Et Maurin élevait ses doigts écartés, pour augmenter chaque fois d’un merle le nombre précédemment énoncé. Il faisait aller son chilet et ne voulait plus s’interrompre de peur d’effaroucher les oiseaux imaginaires. Et toute sa main à présent s’élevait bien haut, écartant largement les doigts: cinq! La main se refermait; un doigt se levait encore: encore un merle! ça faisait six! Et Maurin chilait toujours, en regardant M. Labarterie de temps à autre, de son œil narquois de sanglier sauvage. Et sa physionomie de joie exprimait deux choses: primo: «En vient-il, hein, des merles, quand je les appelle!» secundo: «A-t-il une bonne tête, le candidat de Paris! En voilà un, de merle, qui ne sera pas député!»
Quand il eut refermé et rouvert sa main trois fois, ce qui portait à une quinzaine le nombre des merles, Maurin s’arrêta de souffler dans son chilet. Il s’écrasa sur sa chaise; il s’y faisait petit,—et rasé, tapi jusqu’à être invisible sous les branches de la cachette, il prononça avec un accent provençal, salé:
—Il vïen pui un momein où vous êtes couver de merles!

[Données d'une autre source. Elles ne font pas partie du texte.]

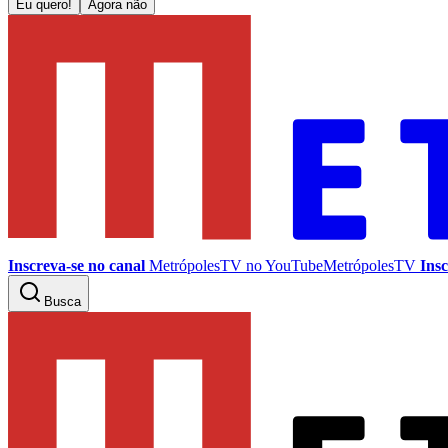
Eu quero!
Agora não
Inscreva-se no canal
MetrópolesTV no
YouTube
MetrópolesTV
Insc
Busca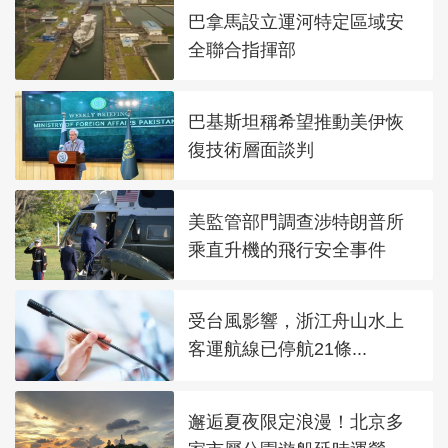
巴拿馬設立運河特定區域安
全聯合指揮部
巴基斯坦稱希望推動美伊恢
復技術層面談判
美監管部門調查涉特朗普所
乘直升機的飛行安全事件
受台風影響，浙江舟山水上
客運航線已停航21條...
邂逅夏夜限定浪漫！北京多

Rien qu’à voir le chasseur, on se rendait compte qu’il en avait partout, des merles. Alors il s’écrasa davantage sur lui-même, regardant toujours dans les arbres de son rêve, en clignant toutefois, de temps à autre, un œil malin du côté de Labarterie... Et, sans perdre du regard les oiseaux innombrables qu’il croyait voir en petites silhouettes sombres sur les branches tout autour de lui et au-dessus de sa tête, il dit d’une voix très basse pour ne pas les faire envoler:
—Maintenein, je ramasse mon fusill, bien doucemein! Vous compréné, meussieu Labarterille, si vous aviez eu l’imprudence de tirer su le premié quan il s’est posé la première fois, les òtres ne seraient pas venus. Quand le second s’est posé, la même chose! A présein qu’ils sont tropp, vous n’en amirez deuss,—troiss, si c’est possible—à la file, comme si votre coup de fusil il était une brochette... C’est un coup difficile, pourquoi il sòte à tout momein d’une branche à l’òtre, mais tout de même vous en amirez deux ou trois à la file, quan ils se passent l’un devant de l’òtre, et vous tirez... Boum!...
Sa voix changea, redevint plus naturelle, comme celle d’un homme qui, après les belles exaltations du rêve, retombe à la réalité:
—Des fois vous n’en pourrié ramasser trois, des fois deusse, des fois pouïn. Alors vous rentrez chez vous; pourquoi à cette chasse, vous ne tirez jamé qu’un seul coup de fusill.
Puis, franchement railleur, il conclut, l’œil sur M. Labarterie:
—C’est très amusant, qué?
Il est impossible de rendre le haut comique de cette scène dite et mimée par Maurin, railleur de lui-même. Tout le génie de la Provence éclatait dans toute sa physionomie; et tant étaient rapides les idées simultanées et diverses qui brillaient dans ses yeux, que les spectateurs ne pouvaient s’en rendre compte assez vivement. Et c’est de leur embarras que jouissait maintenant le galégeaïré.